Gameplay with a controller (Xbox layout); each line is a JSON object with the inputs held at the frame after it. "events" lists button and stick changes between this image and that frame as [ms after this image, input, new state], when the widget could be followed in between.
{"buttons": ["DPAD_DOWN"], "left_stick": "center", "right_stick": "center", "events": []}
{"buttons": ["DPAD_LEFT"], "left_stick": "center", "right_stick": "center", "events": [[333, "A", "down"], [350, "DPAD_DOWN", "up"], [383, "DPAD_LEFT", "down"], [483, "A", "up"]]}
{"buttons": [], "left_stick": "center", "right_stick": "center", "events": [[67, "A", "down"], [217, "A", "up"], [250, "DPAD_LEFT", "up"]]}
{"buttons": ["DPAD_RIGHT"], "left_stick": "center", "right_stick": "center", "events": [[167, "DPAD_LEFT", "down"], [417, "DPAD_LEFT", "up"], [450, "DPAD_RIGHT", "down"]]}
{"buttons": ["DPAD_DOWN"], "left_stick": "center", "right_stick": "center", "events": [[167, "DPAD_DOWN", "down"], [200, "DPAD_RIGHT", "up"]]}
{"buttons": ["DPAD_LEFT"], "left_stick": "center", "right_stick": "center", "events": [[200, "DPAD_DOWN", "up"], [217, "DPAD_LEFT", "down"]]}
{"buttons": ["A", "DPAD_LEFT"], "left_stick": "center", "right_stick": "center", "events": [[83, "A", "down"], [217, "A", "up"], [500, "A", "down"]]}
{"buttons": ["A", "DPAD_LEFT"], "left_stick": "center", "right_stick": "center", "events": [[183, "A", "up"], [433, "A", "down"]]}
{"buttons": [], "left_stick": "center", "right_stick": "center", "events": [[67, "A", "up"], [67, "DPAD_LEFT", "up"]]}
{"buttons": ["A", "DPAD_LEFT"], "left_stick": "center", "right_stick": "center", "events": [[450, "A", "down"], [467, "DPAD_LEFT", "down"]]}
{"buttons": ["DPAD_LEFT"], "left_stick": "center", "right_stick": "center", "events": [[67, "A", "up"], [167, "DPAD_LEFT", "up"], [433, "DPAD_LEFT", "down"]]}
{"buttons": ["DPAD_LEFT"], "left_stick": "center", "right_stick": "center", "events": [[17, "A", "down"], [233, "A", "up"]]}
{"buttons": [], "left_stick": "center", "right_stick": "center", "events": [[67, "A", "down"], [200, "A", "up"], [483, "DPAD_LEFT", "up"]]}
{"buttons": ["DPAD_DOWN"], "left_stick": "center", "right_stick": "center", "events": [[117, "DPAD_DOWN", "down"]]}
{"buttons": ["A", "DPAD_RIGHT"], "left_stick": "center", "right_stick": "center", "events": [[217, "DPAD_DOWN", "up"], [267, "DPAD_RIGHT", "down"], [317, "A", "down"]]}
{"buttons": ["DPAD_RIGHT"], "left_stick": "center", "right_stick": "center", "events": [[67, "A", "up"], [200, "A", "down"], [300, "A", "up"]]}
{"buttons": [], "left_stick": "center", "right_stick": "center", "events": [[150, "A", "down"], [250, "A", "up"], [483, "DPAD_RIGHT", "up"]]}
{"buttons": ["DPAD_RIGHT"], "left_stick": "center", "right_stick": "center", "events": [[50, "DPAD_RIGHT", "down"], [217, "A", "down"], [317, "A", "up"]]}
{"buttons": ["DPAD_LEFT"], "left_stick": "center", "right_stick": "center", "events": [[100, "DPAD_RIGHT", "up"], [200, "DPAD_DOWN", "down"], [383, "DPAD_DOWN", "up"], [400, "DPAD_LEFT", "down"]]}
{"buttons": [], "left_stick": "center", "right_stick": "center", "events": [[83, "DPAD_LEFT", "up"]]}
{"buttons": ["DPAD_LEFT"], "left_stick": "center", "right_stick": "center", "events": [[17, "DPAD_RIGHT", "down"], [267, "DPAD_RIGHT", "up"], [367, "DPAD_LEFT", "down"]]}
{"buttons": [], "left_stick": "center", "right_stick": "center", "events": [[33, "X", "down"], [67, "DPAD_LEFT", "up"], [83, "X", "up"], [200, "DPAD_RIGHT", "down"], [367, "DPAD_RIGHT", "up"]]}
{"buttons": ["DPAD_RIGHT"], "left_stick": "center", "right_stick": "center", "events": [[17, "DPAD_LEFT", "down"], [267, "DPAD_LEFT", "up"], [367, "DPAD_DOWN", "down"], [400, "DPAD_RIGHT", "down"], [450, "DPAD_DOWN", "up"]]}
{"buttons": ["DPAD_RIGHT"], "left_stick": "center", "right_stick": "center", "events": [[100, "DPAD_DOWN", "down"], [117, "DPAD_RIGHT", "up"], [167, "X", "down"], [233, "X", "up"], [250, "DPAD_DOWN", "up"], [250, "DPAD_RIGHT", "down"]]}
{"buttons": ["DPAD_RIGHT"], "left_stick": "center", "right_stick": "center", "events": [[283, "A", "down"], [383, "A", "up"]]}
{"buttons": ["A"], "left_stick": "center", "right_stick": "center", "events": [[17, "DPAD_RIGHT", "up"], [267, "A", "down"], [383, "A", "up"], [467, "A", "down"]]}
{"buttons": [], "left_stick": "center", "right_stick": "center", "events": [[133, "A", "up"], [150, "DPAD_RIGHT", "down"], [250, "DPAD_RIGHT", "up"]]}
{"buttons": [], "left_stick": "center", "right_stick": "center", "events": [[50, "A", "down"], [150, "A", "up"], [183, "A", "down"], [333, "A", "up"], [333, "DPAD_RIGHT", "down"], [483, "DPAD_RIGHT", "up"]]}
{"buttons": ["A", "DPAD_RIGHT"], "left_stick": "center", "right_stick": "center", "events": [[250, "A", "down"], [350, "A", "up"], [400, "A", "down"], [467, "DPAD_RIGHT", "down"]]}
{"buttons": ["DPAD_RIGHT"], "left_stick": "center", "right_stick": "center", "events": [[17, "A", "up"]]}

-=-=-=-=-

■ WORK TASK
Output all of the material exactly as written.

■ RESPONSE TO THE EXERCISE
Gameplay with a controller (Xbox layout); each line is a JSON object with the inputs held at the frame after it. "events" lists button and stick changes between this image and that frame as [ms after this image, input, new state], when the widget could be followed in between.
{"buttons": ["DPAD_DOWN"], "left_stick": "center", "right_stick": "center", "events": []}
{"buttons": ["DPAD_LEFT"], "left_stick": "center", "right_stick": "center", "events": [[333, "A", "down"], [350, "DPAD_DOWN", "up"], [383, "DPAD_LEFT", "down"], [483, "A", "up"]]}
{"buttons": [], "left_stick": "center", "right_stick": "center", "events": [[67, "A", "down"], [217, "A", "up"], [250, "DPAD_LEFT", "up"]]}
{"buttons": ["DPAD_RIGHT"], "left_stick": "center", "right_stick": "center", "events": [[167, "DPAD_LEFT", "down"], [417, "DPAD_LEFT", "up"], [450, "DPAD_RIGHT", "down"]]}
{"buttons": ["DPAD_DOWN"], "left_stick": "center", "right_stick": "center", "events": [[167, "DPAD_DOWN", "down"], [200, "DPAD_RIGHT", "up"]]}
{"buttons": ["DPAD_LEFT"], "left_stick": "center", "right_stick": "center", "events": [[200, "DPAD_DOWN", "up"], [217, "DPAD_LEFT", "down"]]}
{"buttons": ["A", "DPAD_LEFT"], "left_stick": "center", "right_stick": "center", "events": [[83, "A", "down"], [217, "A", "up"], [500, "A", "down"]]}
{"buttons": ["A", "DPAD_LEFT"], "left_stick": "center", "right_stick": "center", "events": [[183, "A", "up"], [433, "A", "down"]]}
{"buttons": [], "left_stick": "center", "right_stick": "center", "events": [[67, "A", "up"], [67, "DPAD_LEFT", "up"]]}
{"buttons": ["A", "DPAD_LEFT"], "left_stick": "center", "right_stick": "center", "events": [[450, "A", "down"], [467, "DPAD_LEFT", "down"]]}
{"buttons": ["DPAD_LEFT"], "left_stick": "center", "right_stick": "center", "events": [[67, "A", "up"], [167, "DPAD_LEFT", "up"], [433, "DPAD_LEFT", "down"]]}
{"buttons": ["DPAD_LEFT"], "left_stick": "center", "right_stick": "center", "events": [[17, "A", "down"], [233, "A", "up"]]}
{"buttons": [], "left_stick": "center", "right_stick": "center", "events": [[67, "A", "down"], [200, "A", "up"], [483, "DPAD_LEFT", "up"]]}
{"buttons": ["DPAD_DOWN"], "left_stick": "center", "right_stick": "center", "events": [[117, "DPAD_DOWN", "down"]]}
{"buttons": ["A", "DPAD_RIGHT"], "left_stick": "center", "right_stick": "center", "events": [[217, "DPAD_DOWN", "up"], [267, "DPAD_RIGHT", "down"], [317, "A", "down"]]}
{"buttons": ["DPAD_RIGHT"], "left_stick": "center", "right_stick": "center", "events": [[67, "A", "up"], [200, "A", "down"], [300, "A", "up"]]}
{"buttons": [], "left_stick": "center", "right_stick": "center", "events": [[150, "A", "down"], [250, "A", "up"], [483, "DPAD_RIGHT", "up"]]}
{"buttons": ["DPAD_RIGHT"], "left_stick": "center", "right_stick": "center", "events": [[50, "DPAD_RIGHT", "down"], [217, "A", "down"], [317, "A", "up"]]}
{"buttons": ["DPAD_LEFT"], "left_stick": "center", "right_stick": "center", "events": [[100, "DPAD_RIGHT", "up"], [200, "DPAD_DOWN", "down"], [383, "DPAD_DOWN", "up"], [400, "DPAD_LEFT", "down"]]}
{"buttons": [], "left_stick": "center", "right_stick": "center", "events": [[83, "DPAD_LEFT", "up"]]}
{"buttons": ["DPAD_LEFT"], "left_stick": "center", "right_stick": "center", "events": [[17, "DPAD_RIGHT", "down"], [267, "DPAD_RIGHT", "up"], [367, "DPAD_LEFT", "down"]]}
{"buttons": [], "left_stick": "center", "right_stick": "center", "events": [[33, "X", "down"], [67, "DPAD_LEFT", "up"], [83, "X", "up"], [200, "DPAD_RIGHT", "down"], [367, "DPAD_RIGHT", "up"]]}
{"buttons": ["DPAD_RIGHT"], "left_stick": "center", "right_stick": "center", "events": [[17, "DPAD_LEFT", "down"], [267, "DPAD_LEFT", "up"], [367, "DPAD_DOWN", "down"], [400, "DPAD_RIGHT", "down"], [450, "DPAD_DOWN", "up"]]}
{"buttons": ["DPAD_RIGHT"], "left_stick": "center", "right_stick": "center", "events": [[100, "DPAD_DOWN", "down"], [117, "DPAD_RIGHT", "up"], [167, "X", "down"], [233, "X", "up"], [250, "DPAD_DOWN", "up"], [250, "DPAD_RIGHT", "down"]]}
{"buttons": ["DPAD_RIGHT"], "left_stick": "center", "right_stick": "center", "events": [[283, "A", "down"], [383, "A", "up"]]}
{"buttons": ["A"], "left_stick": "center", "right_stick": "center", "events": [[17, "DPAD_RIGHT", "up"], [267, "A", "down"], [383, "A", "up"], [467, "A", "down"]]}
{"buttons": [], "left_stick": "center", "right_stick": "center", "events": [[133, "A", "up"], [150, "DPAD_RIGHT", "down"], [250, "DPAD_RIGHT", "up"]]}
{"buttons": [], "left_stick": "center", "right_stick": "center", "events": [[50, "A", "down"], [150, "A", "up"], [183, "A", "down"], [333, "A", "up"], [333, "DPAD_RIGHT", "down"], [483, "DPAD_RIGHT", "up"]]}
{"buttons": ["A", "DPAD_RIGHT"], "left_stick": "center", "right_stick": "center", "events": [[250, "A", "down"], [350, "A", "up"], [400, "A", "down"], [467, "DPAD_RIGHT", "down"]]}
{"buttons": ["DPAD_RIGHT"], "left_stick": "center", "right_stick": "center", "events": [[17, "A", "up"]]}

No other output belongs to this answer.